Двое могучих детин, сподручных Никитушки, заломили князю шею, приперли коленками к стулу и вылили жгучий напиток в самое горло.
— Спасибо за угощение, Григорий Лукьянович, век твои харчи помнить буду, — наклонил красивую голову Петр Долгорукий.
— А только век твой коротким будет, Петр Иванович, оглянуться не успеешь, как архангелы за тобой явятся. Хе-хе-хе! А я им подсоблю, на крылышки тебя посажу. А теперь говори, кто царицу еще охаживал? С кем Мария до венца любилась?!
— Не ведаю, о чем спрашиваешь, Григорий, если кто и погубил царицу Марию Ивановну, так это государь московский Иван Васильевич.
— Все хочешь царя-батюшку опорочить?! Видно, по вкусу тебе пришелся наш рассол, именно такой крепости государь после похмелья пьет. Только для тебя напиток мы погорячее приготовили. Никитушка, вскипело ли олово?
— Бурлит, Григорий Лукьянович. Такой напиток как раз для луженой глотки, как у Петра Ивановича.
— Ну так напои князя оловом! — вскричал Малюта Скуратов.
— Не посмеешь! Не велел тебе государь меня трогать! — пытался подняться со стула князь.
— Посмею, Петруша. Не помнит он уже о тебе, другими делами нынче занят. А ежели спросит, скажу, что ты со страха в Пытошной помер.

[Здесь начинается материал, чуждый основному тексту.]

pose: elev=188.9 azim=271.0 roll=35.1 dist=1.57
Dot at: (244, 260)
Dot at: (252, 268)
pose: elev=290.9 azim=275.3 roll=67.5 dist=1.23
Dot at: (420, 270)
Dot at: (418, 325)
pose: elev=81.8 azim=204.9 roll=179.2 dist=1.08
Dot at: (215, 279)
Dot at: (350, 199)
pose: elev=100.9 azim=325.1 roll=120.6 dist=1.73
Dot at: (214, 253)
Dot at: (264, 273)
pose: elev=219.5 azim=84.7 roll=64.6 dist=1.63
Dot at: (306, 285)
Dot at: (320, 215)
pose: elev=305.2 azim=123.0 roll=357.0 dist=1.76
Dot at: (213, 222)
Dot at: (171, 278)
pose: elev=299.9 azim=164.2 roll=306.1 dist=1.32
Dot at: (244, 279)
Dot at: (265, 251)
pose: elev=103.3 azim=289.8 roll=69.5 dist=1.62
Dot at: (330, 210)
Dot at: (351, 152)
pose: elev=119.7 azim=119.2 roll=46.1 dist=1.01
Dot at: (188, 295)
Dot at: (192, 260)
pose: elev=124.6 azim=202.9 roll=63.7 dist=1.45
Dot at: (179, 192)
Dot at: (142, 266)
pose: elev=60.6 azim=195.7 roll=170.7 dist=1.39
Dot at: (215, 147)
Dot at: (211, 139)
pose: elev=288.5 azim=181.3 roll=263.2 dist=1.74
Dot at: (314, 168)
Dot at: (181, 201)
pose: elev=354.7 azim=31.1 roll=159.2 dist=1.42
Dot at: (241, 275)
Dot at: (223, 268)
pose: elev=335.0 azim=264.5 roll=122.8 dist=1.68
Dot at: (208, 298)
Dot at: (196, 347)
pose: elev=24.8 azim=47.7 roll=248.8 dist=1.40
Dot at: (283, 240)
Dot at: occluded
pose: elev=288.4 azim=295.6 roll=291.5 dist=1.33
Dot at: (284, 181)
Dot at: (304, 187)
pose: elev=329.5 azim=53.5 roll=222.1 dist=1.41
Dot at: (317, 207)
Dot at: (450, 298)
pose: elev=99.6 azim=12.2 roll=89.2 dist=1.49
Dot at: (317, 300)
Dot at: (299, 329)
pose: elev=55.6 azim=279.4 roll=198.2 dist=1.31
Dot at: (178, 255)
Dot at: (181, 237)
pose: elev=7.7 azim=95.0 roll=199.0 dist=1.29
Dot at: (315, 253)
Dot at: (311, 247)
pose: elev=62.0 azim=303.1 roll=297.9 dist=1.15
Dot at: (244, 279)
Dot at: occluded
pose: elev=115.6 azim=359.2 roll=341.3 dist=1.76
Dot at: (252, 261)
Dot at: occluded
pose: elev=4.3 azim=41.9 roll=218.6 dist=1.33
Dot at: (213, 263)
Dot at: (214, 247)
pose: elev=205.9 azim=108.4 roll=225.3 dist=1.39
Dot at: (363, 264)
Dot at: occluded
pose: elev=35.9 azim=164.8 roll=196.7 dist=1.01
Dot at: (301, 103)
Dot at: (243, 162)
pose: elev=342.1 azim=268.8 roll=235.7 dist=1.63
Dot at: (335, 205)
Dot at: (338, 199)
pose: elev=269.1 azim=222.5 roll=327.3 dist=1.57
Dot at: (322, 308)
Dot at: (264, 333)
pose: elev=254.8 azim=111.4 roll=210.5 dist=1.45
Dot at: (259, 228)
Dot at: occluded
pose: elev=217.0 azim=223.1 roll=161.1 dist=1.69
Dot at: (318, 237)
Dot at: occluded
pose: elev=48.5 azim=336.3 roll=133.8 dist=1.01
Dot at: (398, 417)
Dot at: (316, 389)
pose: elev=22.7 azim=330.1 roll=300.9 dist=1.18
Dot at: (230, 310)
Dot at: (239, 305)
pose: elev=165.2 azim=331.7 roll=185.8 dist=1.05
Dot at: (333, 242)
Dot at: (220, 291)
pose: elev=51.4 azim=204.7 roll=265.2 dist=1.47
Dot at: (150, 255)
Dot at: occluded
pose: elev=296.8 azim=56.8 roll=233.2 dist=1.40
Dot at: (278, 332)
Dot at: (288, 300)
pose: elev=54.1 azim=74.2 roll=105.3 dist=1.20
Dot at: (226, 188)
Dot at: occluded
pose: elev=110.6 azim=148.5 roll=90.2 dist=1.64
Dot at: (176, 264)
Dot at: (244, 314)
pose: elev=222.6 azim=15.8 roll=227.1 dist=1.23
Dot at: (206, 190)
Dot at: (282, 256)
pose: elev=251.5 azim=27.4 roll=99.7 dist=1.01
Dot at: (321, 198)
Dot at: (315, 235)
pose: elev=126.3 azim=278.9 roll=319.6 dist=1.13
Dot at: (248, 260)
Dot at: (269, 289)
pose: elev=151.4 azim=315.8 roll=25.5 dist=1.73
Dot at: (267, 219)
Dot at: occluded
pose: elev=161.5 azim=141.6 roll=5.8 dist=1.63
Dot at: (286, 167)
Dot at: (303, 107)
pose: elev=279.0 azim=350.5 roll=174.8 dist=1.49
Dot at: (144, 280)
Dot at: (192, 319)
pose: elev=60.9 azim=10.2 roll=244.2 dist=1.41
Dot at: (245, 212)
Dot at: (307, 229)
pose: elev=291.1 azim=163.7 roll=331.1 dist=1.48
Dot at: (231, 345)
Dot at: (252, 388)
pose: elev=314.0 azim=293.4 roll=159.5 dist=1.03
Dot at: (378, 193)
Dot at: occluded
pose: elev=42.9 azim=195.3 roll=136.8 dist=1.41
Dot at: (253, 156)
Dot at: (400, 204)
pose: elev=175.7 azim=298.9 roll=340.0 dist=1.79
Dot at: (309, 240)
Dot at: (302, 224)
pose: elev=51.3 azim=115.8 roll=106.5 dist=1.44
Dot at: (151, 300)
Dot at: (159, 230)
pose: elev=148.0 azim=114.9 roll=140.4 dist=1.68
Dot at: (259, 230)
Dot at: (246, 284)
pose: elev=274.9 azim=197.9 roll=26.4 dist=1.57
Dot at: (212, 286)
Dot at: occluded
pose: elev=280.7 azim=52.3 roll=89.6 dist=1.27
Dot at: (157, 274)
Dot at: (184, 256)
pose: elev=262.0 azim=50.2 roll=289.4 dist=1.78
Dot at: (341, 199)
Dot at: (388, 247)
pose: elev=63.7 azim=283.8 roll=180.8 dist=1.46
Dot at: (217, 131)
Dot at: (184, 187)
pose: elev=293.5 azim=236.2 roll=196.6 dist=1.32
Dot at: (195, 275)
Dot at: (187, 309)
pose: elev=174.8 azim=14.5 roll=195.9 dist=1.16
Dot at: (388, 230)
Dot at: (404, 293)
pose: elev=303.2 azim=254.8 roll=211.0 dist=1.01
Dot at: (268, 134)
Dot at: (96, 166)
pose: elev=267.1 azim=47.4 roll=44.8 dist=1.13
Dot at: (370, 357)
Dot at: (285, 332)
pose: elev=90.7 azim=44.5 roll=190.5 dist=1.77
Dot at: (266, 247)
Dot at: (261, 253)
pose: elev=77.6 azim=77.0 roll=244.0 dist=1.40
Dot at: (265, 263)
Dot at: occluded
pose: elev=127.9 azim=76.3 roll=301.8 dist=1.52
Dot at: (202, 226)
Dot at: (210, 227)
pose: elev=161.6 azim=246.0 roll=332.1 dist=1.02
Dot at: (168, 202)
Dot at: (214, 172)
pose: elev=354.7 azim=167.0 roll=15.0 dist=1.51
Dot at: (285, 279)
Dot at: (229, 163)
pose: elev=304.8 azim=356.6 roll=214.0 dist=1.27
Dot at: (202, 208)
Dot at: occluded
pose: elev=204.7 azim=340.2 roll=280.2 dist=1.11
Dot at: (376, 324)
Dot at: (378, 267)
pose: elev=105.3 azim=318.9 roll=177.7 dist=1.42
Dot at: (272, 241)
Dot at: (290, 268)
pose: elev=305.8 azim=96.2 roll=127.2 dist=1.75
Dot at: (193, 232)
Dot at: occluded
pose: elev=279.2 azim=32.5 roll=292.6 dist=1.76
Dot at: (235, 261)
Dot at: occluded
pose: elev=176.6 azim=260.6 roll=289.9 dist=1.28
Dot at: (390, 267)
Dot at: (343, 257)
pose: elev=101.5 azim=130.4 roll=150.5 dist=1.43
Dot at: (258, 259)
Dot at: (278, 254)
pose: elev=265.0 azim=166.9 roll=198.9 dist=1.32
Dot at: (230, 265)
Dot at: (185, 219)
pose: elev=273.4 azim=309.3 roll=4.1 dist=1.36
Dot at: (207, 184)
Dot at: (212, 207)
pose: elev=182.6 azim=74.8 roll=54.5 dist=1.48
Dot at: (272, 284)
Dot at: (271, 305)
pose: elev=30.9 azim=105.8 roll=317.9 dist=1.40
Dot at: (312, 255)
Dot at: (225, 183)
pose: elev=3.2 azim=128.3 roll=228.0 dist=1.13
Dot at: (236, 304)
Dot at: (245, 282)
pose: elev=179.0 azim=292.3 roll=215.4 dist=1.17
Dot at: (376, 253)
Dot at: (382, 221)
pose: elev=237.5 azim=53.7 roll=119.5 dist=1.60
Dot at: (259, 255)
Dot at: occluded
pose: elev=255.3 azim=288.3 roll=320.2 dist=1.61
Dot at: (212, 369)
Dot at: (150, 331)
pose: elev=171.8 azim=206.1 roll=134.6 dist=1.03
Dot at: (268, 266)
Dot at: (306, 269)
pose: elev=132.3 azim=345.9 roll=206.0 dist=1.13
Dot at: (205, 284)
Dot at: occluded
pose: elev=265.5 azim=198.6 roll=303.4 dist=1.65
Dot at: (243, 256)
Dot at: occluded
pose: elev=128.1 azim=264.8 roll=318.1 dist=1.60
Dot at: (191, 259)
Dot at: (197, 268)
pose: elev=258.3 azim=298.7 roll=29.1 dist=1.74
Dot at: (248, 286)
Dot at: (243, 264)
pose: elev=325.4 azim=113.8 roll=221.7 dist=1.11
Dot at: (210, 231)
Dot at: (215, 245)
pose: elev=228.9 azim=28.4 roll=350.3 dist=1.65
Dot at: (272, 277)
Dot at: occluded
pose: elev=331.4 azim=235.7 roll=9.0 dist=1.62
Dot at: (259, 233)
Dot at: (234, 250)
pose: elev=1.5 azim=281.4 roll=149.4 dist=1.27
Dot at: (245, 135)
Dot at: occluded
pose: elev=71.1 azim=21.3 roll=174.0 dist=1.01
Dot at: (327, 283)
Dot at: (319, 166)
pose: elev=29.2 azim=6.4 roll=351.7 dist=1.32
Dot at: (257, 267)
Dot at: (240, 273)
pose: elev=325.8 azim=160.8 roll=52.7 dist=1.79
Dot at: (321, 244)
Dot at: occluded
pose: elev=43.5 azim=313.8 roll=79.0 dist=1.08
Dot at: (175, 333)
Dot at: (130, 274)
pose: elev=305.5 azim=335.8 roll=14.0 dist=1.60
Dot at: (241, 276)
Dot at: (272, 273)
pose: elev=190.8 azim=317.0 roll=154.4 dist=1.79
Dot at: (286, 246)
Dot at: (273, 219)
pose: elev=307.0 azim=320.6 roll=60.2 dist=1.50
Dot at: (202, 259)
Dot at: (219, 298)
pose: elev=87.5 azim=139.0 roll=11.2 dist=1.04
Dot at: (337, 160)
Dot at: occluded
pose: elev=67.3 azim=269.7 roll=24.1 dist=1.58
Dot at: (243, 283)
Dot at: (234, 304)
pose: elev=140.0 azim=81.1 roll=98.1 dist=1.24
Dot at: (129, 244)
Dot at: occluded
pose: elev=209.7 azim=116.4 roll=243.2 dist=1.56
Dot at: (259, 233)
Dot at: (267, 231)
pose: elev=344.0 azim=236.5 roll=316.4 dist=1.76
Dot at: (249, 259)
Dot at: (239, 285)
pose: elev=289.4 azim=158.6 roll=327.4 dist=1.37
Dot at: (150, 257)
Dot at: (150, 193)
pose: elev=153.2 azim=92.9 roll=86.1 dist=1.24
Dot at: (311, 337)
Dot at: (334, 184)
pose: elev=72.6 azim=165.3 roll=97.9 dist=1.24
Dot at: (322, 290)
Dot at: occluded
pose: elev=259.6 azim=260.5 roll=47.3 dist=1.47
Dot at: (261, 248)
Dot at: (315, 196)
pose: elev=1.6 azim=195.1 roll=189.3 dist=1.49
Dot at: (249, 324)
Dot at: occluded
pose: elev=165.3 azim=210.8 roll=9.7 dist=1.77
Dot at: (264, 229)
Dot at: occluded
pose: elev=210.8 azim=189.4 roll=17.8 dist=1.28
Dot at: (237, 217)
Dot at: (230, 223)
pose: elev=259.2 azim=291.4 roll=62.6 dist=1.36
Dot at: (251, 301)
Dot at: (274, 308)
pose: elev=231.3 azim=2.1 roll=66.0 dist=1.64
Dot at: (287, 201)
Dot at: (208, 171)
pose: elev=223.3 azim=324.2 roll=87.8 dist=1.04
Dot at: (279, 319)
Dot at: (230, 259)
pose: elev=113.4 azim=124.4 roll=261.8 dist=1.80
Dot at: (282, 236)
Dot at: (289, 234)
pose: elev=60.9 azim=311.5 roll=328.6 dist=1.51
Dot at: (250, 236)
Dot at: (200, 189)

— Ну, что встали?! — прикрикнул заплечных дел мастер на двух детин, которые таращились на беспомощное тело князя. Глядя на их растерянные лица, становилось понятно, что поить расплавленным оловом князей для них далеко не привычное дело. Одно дело плетьми стегать, другое — жизни лишать. А Никита-палач продолжал уже мягче, припомнив свою далекую молодость, когда по приказу великого государя надевал металлические сандалии на широкую стопу князя Юрия Темкина. — Григорий Лукьянович ждать не намерен. Держи его крепче, да на колени надави, а то дергаться начнет.
Наклонился Никитка над Петром Долгоруким и закрыл своим огромным телом скрюченную фигуру князя и, уподобясь заботливому отцу, поднес раскаленную кружку к губам Петра.
— Испей, голубчик, испей, милок, вот тогда тебе совсем полегчает.
Детина, словно перед ним был не обессиленный отрок, а жеребец, у которого следовало проверить зубы, надавил на скулы, заставив князя разжать рот. Отыскав глазами на стене огромный крест, Никита-палач перекрестился и влил раскаленную смесь в горло Долгорукому.
Дернулся Петр разок и затих, вывернув на кафтан выжженный язык.